> **Text passage**

┄┄┄┄┄┄┄┄┄┄┄┄┄┄┄┄┄┄┄┄

[FFmpeg-devel] [PATCH] avcodec/amfenc: Fix for windows imprecise sleep
Evgeny Pavlov
lucenticus at gmail.com
Wed Oct 18 13:32:43 EEST 2023
On Tue, Oct 17, 2023 at 9:45 PM Kacper Michajlow <kasper93 at gmail.com> wrote:
> On Tue, 17 Oct 2023 at 19:34, Evgeny Pavlov <lucenticus at gmail.com> wrote:
> >
> > The reason for using av_usleep() here is that AMF API doesn’t provide an
> > API for explicit wait. There are two modes to get output from encoder:
> >
> > 1. Polling with some sleep to avoid CPU thrashing – currently used in
> FFmpeg
> >
> > 2. Set timeout parameter on AMF encoder and QueryOutput call will block
> > till output is available or the timeout happens.
> >
> > #2 is the preferable way but it is designed more to be used with a
> separate
> > polling thread. With a single-thread approach in FFmpeg, the use of
> timeout
> > can block input submission making things slower. This is even more
> > pronounced when B-frames are enabled and several inputs are needed to
> produce
> > the first output.
> >
> > The condition of this sleep is in special events (primarily when amf
> input
> > queue is full), not the core loop part. During the experiments the cpu
> > increasing is about 2-4% or so, not a burst.
> >
> > For low resolution encoding, these changes bring significant performance
> > improvement (about 15%). It will not bring improvement for high
> resolution
> > such as 4K.
> >
> >
> > Thanks,
> >
> > Evgeny
> >
> > вт, 17 окт. 2023 г. в 03:26, Zhao Zhili <quinkblack at foxmail.com>:
> >
> > >
> > > > 在 2023年10月17日,上午5:24,Mark Thompson <sw at jkqxz.net> 写道:
> > > >
> > > > On 16/10/2023 10:13, Evgeny Pavlov wrote:
> > > >> This commit reduces the sleep time on Windows to improve AMF
> encoding
> > > >> performance on low resolution input videos.

┄┄┄┄┄┄┄┄┄┄┄┄┄┄┄┄┄┄┄┄

> **Given material**
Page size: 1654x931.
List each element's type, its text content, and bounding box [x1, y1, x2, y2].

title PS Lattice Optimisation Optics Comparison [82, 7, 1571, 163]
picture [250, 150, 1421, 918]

┄┄┄┄┄┄┄┄┄┄┄┄┄┄┄┄┄┄┄┄

> **Requirement**
Resume the FFmpeg mailing-list message about the AMF encoder's imprecise sleep on Windows, starting right after its last line.

> **Exercise answer**
> > > >> This fix is for Windows only, because sleep() function isn't
> > > >> very accurate on Windows OS.
> > > >> Fix for issue #10622
> > > >> Signed-off-by: Evgeny Pavlov <lucenticus at gmail.com>
> > > >> ---
> > > >> libavcodec/amfenc.c | 4 ++++
> > > >> 1 file changed, 4 insertions(+)
> > > >> diff --git a/libavcodec/amfenc.c b/libavcodec/amfenc.c
> > > >> index 061859f85c..0c95465d6e 100644
> > > >> --- a/libavcodec/amfenc.c
> > > >> +++ b/libavcodec/amfenc.c
> > > >> @@ -770,7 +770,11 @@ int ff_amf_receive_packet(AVCodecContext
> *avctx,
> > > AVPacket *avpkt)
> > > >> if (query_output_data_flag == 0) {
> > > >> if (res_resubmit == AMF_INPUT_FULL ||
> ctx->delayed_drain
> > > || (ctx->eof && res_query != AMF_EOF) || (ctx->hwsurfaces_in_queue >=
> > > ctx->hwsurfaces_in_queue_max)) {
> > > >> block_and_wait = 1;
> > > >> +#ifdef _WIN32
> > > >> + av_usleep(0); //Sleep() is not precise on Windows
> OS.
> > > >> +#else
> > > >> av_usleep(1000);
> > > >> +#endif
> > > >> }
> > > >> }
> > > >> } while (block_and_wait);
> > > >
> > > > Wasting lots of power by spinning on a CPU core does not seem like a
> > > good answer to this problem. (I mean, presumably that is why Windows
> isn't
> > > honouring your request for a short sleep, because it wants timers to
> have
> > > larger gaps to avoid wasting power.)
> > >
> > > If av_usleep is implemented via Sleep like current case, sleep 0 means
> > > yield current thread, so it’s not busy wait in normal case (but it can
> be
> > > busy wait).
> > >
> > > av_usleep(500) may looks better and do the same job by depending
> 500/1000
> > > = 0.
> > >
> > > I agree use sleep without real async is like a bug.
> > >
> > > >
> > > > Why is there a sleep here at all, anyway? An API for hardware
> encoding
> > > should be providing a way for the caller to wait for an outstanding
> > > operation to complete.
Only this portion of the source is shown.